EXERCISE OBJECTIVE → Find every line in the records below that contains "front", and copy it.

DATASET ENTRIES →
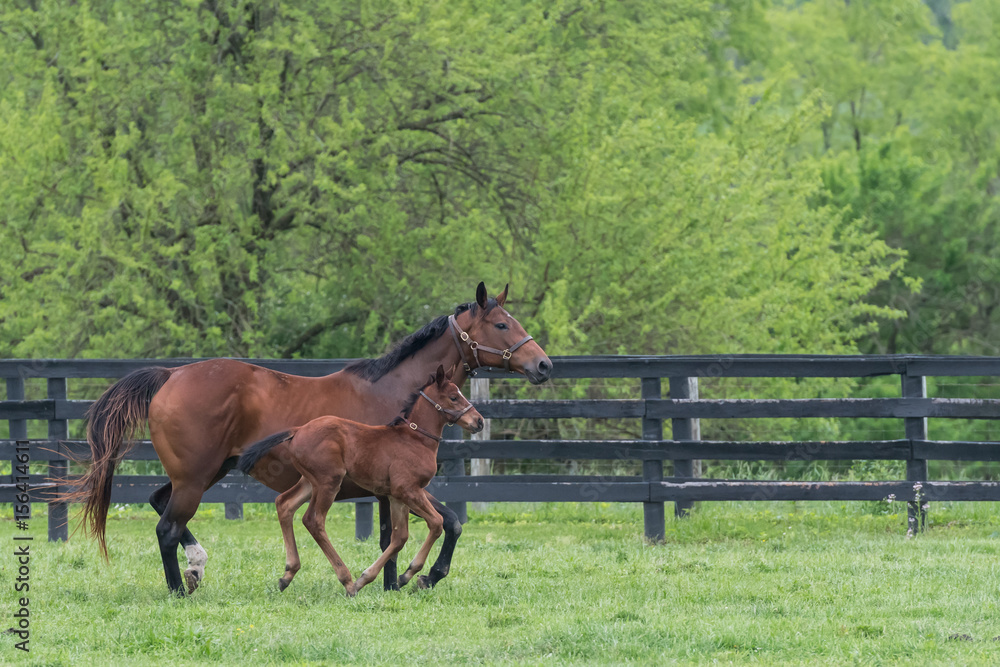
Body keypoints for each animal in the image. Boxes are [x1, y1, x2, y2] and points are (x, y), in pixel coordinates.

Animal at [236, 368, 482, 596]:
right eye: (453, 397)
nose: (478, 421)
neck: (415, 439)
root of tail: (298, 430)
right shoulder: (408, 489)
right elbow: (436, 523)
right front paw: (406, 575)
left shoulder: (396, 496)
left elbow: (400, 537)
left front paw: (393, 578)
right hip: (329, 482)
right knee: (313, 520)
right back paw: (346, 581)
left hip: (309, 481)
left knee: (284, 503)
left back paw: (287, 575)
* * *
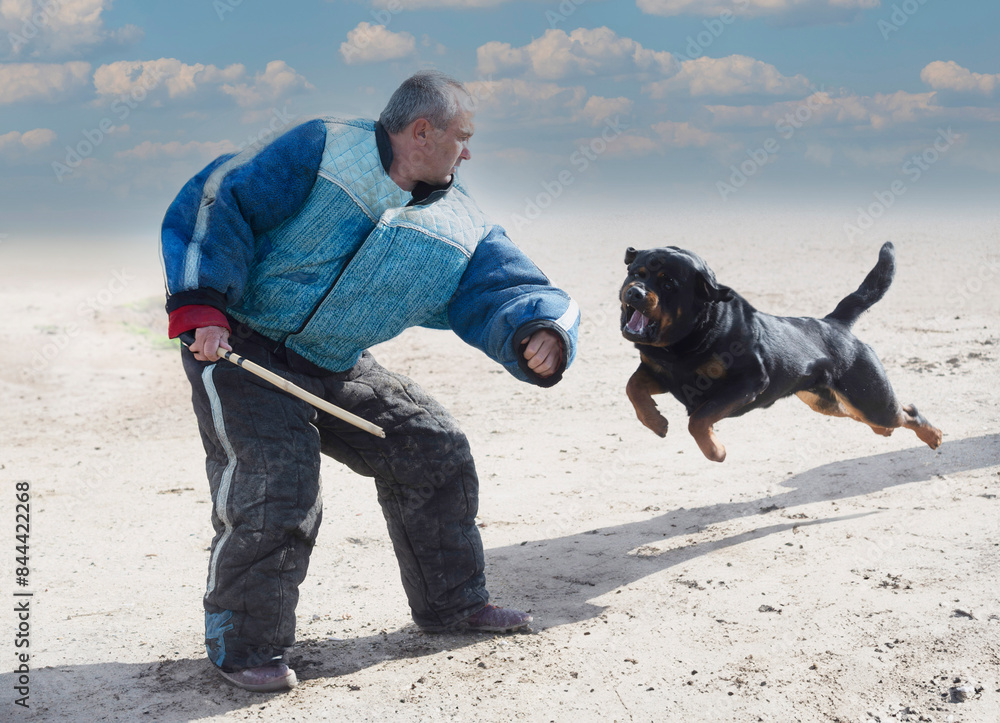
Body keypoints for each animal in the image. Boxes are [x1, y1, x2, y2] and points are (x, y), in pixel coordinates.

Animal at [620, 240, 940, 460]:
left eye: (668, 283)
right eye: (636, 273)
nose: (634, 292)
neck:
==
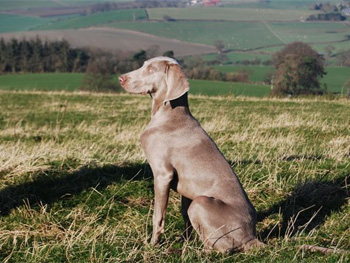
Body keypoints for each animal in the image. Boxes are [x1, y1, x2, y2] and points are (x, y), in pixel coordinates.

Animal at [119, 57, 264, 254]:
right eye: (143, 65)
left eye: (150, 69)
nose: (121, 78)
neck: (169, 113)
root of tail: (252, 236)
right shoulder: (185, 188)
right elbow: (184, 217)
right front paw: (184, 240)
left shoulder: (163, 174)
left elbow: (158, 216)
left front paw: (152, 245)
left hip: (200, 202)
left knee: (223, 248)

EXERCISE RESULT →
right front paw: (406, 575)
left front paw: (393, 578)
right front paw: (184, 240)
left front paw: (152, 245)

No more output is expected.